### PROBLEM DESCRIPTION
Transcribe each record below character for character.

### PROVIDED RECORDS
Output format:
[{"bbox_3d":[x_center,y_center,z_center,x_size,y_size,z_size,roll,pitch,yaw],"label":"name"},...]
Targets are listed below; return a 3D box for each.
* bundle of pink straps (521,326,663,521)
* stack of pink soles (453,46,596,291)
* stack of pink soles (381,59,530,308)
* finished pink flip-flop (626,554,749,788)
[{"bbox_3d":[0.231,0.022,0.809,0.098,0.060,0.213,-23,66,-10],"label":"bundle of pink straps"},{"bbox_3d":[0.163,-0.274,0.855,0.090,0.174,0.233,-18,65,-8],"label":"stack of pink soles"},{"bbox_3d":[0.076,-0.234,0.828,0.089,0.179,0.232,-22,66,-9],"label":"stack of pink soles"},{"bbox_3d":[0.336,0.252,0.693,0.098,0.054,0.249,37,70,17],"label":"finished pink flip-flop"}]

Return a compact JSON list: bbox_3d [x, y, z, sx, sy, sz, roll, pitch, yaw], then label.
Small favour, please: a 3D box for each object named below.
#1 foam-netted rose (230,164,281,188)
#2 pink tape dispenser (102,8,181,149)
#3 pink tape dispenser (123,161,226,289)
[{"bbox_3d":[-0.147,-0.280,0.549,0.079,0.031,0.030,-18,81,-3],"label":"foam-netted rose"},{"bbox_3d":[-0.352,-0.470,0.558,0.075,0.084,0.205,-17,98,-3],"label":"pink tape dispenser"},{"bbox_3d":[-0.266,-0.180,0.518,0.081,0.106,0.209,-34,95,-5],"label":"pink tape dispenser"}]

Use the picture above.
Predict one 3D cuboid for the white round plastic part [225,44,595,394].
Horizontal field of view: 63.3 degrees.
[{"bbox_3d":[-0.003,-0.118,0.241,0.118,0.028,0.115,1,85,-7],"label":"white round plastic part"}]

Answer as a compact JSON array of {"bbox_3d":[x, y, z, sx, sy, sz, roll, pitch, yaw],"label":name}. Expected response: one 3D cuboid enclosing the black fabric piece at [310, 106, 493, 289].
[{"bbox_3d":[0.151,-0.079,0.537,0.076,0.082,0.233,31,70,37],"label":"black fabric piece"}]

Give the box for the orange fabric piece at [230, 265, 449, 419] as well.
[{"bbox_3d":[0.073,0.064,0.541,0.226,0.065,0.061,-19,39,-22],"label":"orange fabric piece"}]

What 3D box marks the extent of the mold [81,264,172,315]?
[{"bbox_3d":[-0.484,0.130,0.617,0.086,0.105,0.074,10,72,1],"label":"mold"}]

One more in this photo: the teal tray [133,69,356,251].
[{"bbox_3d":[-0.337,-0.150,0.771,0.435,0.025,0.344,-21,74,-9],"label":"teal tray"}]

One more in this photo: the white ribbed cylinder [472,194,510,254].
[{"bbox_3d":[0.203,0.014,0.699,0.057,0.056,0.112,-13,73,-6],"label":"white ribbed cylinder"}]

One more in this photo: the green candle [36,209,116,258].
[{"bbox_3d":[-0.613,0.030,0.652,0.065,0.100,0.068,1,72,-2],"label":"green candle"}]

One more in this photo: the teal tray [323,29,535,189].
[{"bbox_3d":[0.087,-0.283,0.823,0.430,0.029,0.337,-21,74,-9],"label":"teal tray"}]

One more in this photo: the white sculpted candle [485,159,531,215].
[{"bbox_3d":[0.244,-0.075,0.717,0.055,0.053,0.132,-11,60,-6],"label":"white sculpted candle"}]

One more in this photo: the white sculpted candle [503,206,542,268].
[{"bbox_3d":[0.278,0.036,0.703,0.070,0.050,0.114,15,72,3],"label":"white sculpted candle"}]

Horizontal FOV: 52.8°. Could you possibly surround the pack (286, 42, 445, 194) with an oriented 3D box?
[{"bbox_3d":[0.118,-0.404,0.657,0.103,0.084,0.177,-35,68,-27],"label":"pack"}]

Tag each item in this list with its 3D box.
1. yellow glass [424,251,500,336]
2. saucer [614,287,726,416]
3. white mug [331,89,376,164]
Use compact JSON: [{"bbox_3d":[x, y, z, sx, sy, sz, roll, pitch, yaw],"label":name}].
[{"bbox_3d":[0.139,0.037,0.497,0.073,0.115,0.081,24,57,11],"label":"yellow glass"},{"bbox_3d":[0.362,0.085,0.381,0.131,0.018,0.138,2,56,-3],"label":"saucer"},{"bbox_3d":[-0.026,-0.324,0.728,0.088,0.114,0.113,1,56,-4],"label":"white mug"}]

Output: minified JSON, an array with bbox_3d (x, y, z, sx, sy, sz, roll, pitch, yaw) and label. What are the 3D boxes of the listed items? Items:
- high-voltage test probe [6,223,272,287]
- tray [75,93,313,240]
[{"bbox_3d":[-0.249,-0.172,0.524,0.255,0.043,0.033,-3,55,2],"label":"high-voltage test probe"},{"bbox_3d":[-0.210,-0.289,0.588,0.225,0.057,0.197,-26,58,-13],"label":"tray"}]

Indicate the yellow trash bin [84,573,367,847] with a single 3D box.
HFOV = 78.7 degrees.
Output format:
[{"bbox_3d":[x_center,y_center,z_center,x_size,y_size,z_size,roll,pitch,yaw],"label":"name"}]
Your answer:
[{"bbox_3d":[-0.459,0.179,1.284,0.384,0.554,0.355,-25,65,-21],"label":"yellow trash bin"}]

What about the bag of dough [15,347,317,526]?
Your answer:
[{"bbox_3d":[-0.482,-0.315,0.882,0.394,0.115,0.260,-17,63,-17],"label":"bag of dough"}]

### FINISHED TASK
Output format:
[{"bbox_3d":[x_center,y_center,z_center,x_size,y_size,z_size,roll,pitch,yaw],"label":"name"},...]
Targets are listed below; return a 3D box for each.
* bundle of pink straps (521,326,663,521)
* stack of pink soles (453,46,596,291)
* stack of pink soles (381,59,530,308)
* finished pink flip-flop (626,554,749,788)
[{"bbox_3d":[0.231,0.022,0.809,0.098,0.060,0.213,-23,66,-10],"label":"bundle of pink straps"},{"bbox_3d":[0.163,-0.274,0.855,0.090,0.174,0.233,-18,65,-8],"label":"stack of pink soles"},{"bbox_3d":[0.076,-0.234,0.828,0.089,0.179,0.232,-22,66,-9],"label":"stack of pink soles"},{"bbox_3d":[0.336,0.252,0.693,0.098,0.054,0.249,37,70,17],"label":"finished pink flip-flop"}]

Return a compact JSON list: bbox_3d [x, y, z, sx, sy, sz, roll, pitch, yaw], then label.
Small favour, please: a 3D box for each object named below.
#1 foam-netted rose (230,164,281,188)
#2 pink tape dispenser (102,8,181,149)
#3 pink tape dispenser (123,161,226,289)
[{"bbox_3d":[-0.147,-0.280,0.549,0.079,0.031,0.030,-18,81,-3],"label":"foam-netted rose"},{"bbox_3d":[-0.352,-0.470,0.558,0.075,0.084,0.205,-17,98,-3],"label":"pink tape dispenser"},{"bbox_3d":[-0.266,-0.180,0.518,0.081,0.106,0.209,-34,95,-5],"label":"pink tape dispenser"}]

Use the picture above.
Predict one 3D cuboid for the white round plastic part [225,44,595,394].
Horizontal field of view: 63.3 degrees.
[{"bbox_3d":[-0.003,-0.118,0.241,0.118,0.028,0.115,1,85,-7],"label":"white round plastic part"}]

Answer as a compact JSON array of {"bbox_3d":[x, y, z, sx, sy, sz, roll, pitch, yaw],"label":name}. Expected response: one 3D cuboid enclosing the black fabric piece at [310, 106, 493, 289].
[{"bbox_3d":[0.151,-0.079,0.537,0.076,0.082,0.233,31,70,37],"label":"black fabric piece"}]

Give the box for the orange fabric piece at [230, 265, 449, 419] as well.
[{"bbox_3d":[0.073,0.064,0.541,0.226,0.065,0.061,-19,39,-22],"label":"orange fabric piece"}]

What 3D box marks the extent of the mold [81,264,172,315]?
[{"bbox_3d":[-0.484,0.130,0.617,0.086,0.105,0.074,10,72,1],"label":"mold"}]

One more in this photo: the teal tray [133,69,356,251].
[{"bbox_3d":[-0.337,-0.150,0.771,0.435,0.025,0.344,-21,74,-9],"label":"teal tray"}]

One more in this photo: the white ribbed cylinder [472,194,510,254].
[{"bbox_3d":[0.203,0.014,0.699,0.057,0.056,0.112,-13,73,-6],"label":"white ribbed cylinder"}]

One more in this photo: the green candle [36,209,116,258].
[{"bbox_3d":[-0.613,0.030,0.652,0.065,0.100,0.068,1,72,-2],"label":"green candle"}]

One more in this photo: the teal tray [323,29,535,189].
[{"bbox_3d":[0.087,-0.283,0.823,0.430,0.029,0.337,-21,74,-9],"label":"teal tray"}]

One more in this photo: the white sculpted candle [485,159,531,215].
[{"bbox_3d":[0.244,-0.075,0.717,0.055,0.053,0.132,-11,60,-6],"label":"white sculpted candle"}]

One more in this photo: the white sculpted candle [503,206,542,268].
[{"bbox_3d":[0.278,0.036,0.703,0.070,0.050,0.114,15,72,3],"label":"white sculpted candle"}]

Horizontal FOV: 52.8°. Could you possibly surround the pack (286, 42, 445, 194) with an oriented 3D box?
[{"bbox_3d":[0.118,-0.404,0.657,0.103,0.084,0.177,-35,68,-27],"label":"pack"}]

Tag each item in this list with its 3D box.
1. yellow glass [424,251,500,336]
2. saucer [614,287,726,416]
3. white mug [331,89,376,164]
Use compact JSON: [{"bbox_3d":[x, y, z, sx, sy, sz, roll, pitch, yaw],"label":name}].
[{"bbox_3d":[0.139,0.037,0.497,0.073,0.115,0.081,24,57,11],"label":"yellow glass"},{"bbox_3d":[0.362,0.085,0.381,0.131,0.018,0.138,2,56,-3],"label":"saucer"},{"bbox_3d":[-0.026,-0.324,0.728,0.088,0.114,0.113,1,56,-4],"label":"white mug"}]

Output: minified JSON, an array with bbox_3d (x, y, z, sx, sy, sz, roll, pitch, yaw) and label. What are the 3D boxes of the listed items? Items:
- high-voltage test probe [6,223,272,287]
- tray [75,93,313,240]
[{"bbox_3d":[-0.249,-0.172,0.524,0.255,0.043,0.033,-3,55,2],"label":"high-voltage test probe"},{"bbox_3d":[-0.210,-0.289,0.588,0.225,0.057,0.197,-26,58,-13],"label":"tray"}]

Indicate the yellow trash bin [84,573,367,847] with a single 3D box.
HFOV = 78.7 degrees.
Output format:
[{"bbox_3d":[x_center,y_center,z_center,x_size,y_size,z_size,roll,pitch,yaw],"label":"name"}]
Your answer:
[{"bbox_3d":[-0.459,0.179,1.284,0.384,0.554,0.355,-25,65,-21],"label":"yellow trash bin"}]

What about the bag of dough [15,347,317,526]?
Your answer:
[{"bbox_3d":[-0.482,-0.315,0.882,0.394,0.115,0.260,-17,63,-17],"label":"bag of dough"}]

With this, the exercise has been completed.